Polymer Science Faculty Research

Viscoelasticity, energy storage, and transmission and dissipation by extracellular matrices in vertebrates

William Landis, The University of Akron

Abstract

The extracellular matrix (ECM) of vertebrates is an important biological mechanotransducer that prevents premature mechanical failure of tissues and stores and transmits energy created by muscular deformation. It also transfers large amounts of excess energy to muscles for dissipation as heat, and in some cases, the ECM itself dissipates energy locally. Beyond these functions, ECMs regulate their size and shape as a result of the changing external loads. Changes in tissue metabolism are transduced into increases or decreases in synthesis and catabolism of the components of ECMs. Viscoelasticity is an important feature of the mechanical behavior of ECMs.
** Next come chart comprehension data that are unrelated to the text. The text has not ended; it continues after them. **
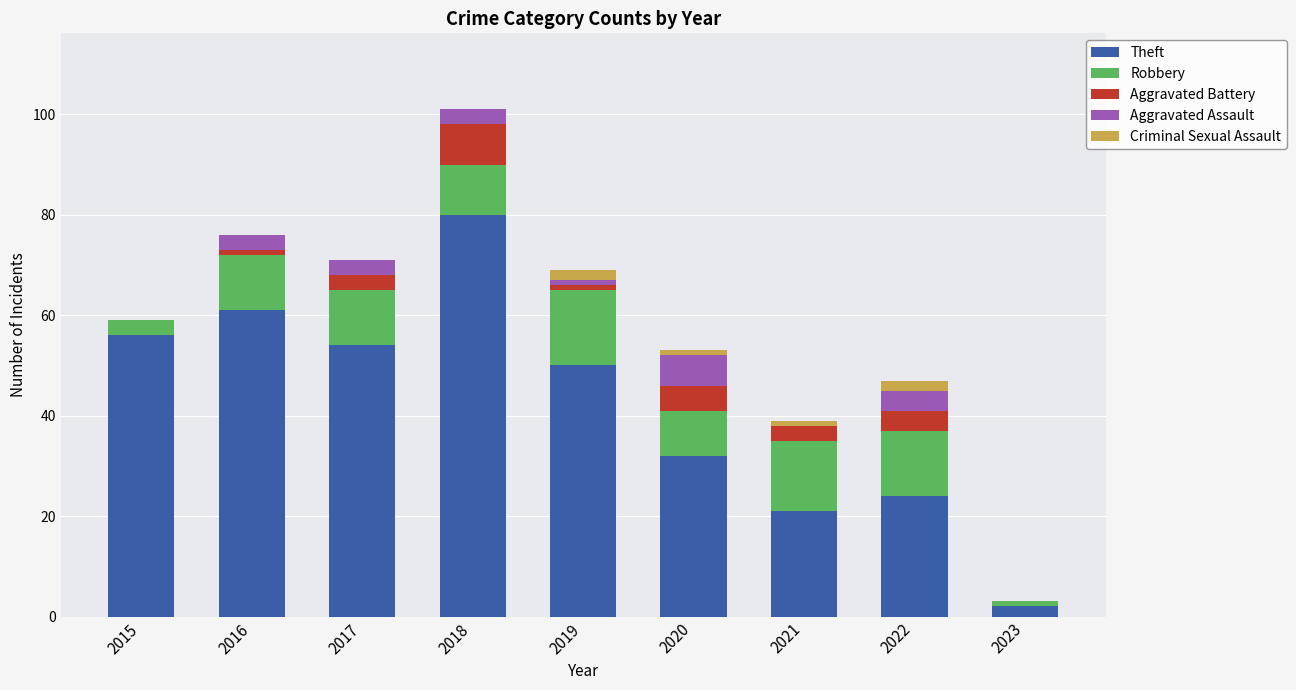

What are all the series names shown in the legend?

Theft, Robbery, Aggravated Battery, Aggravated Assault, Criminal Sexual Assault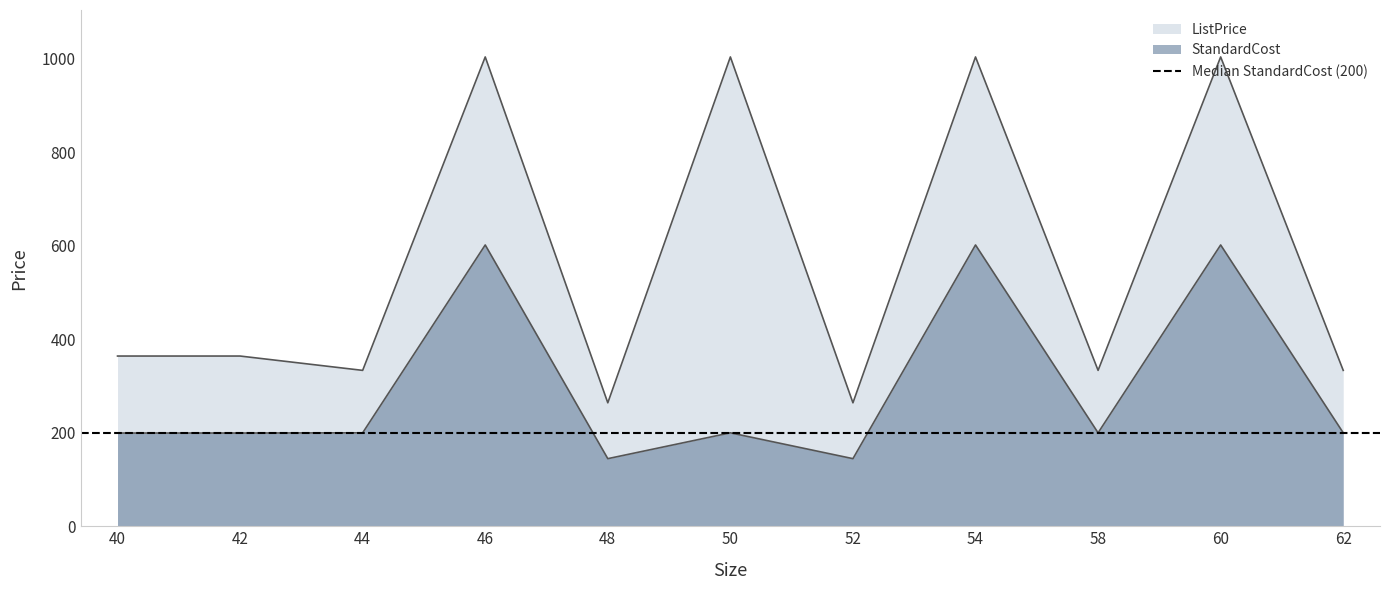

At how many categories does at least one series exceed 289?

9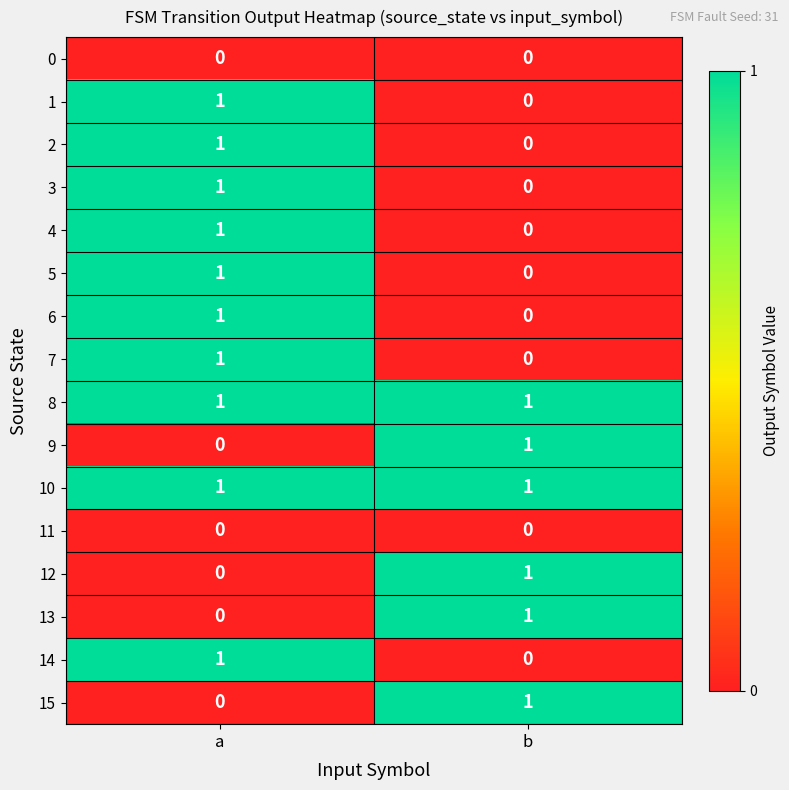

Is it true that 4 equals 0 at b?

True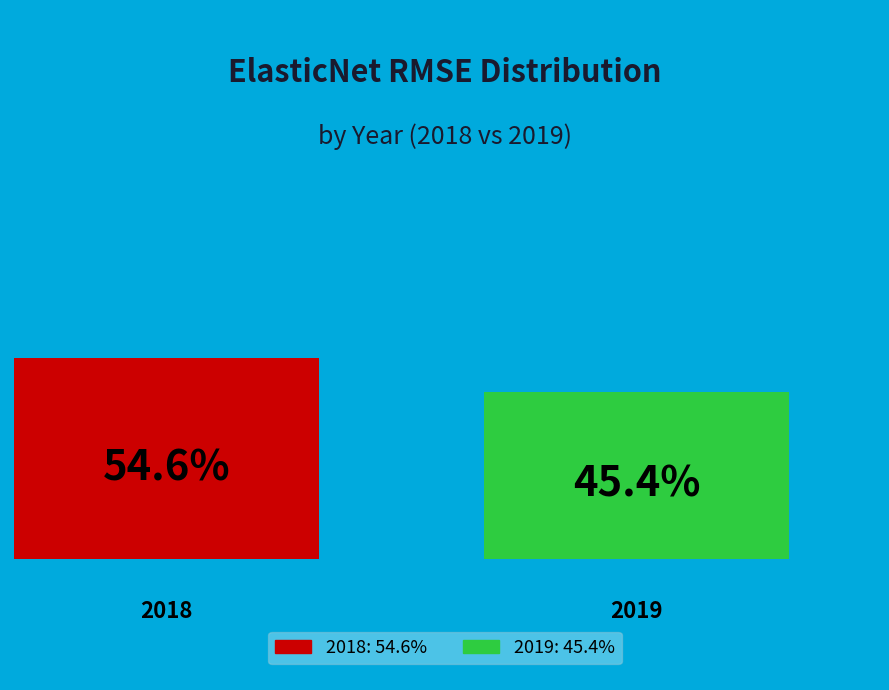

True or false: 2018 accounts for 48% of the total.

False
This parameter, however, complicates the understanding of ECM behavior since it contains both viscous and elastic contributions in most real-time measurements made on vertebrate tissues. The purpose of this chapter is to examine how time-dependent (viscous) and timeindependent (elastic) mechanical behaviors of an ECMare related to the hierarchical structure of vertebrate tissues and the macromolecular components found in specific tissues. In most ECMs, energy storage is believed to involve elastic stretching of collagen triple helices found in the cross-linked collagen fibrils comprising vertebrate connective tissues, and energy dissipation is believed to involve sliding of such collagen fibrils by each other during tissue deformation. It may be concluded that viscoelasticity differs markedly among different ECMs and is related to ECM hierarchical structure at the molecular and supramolecular levels of any particular vertebrate tissue.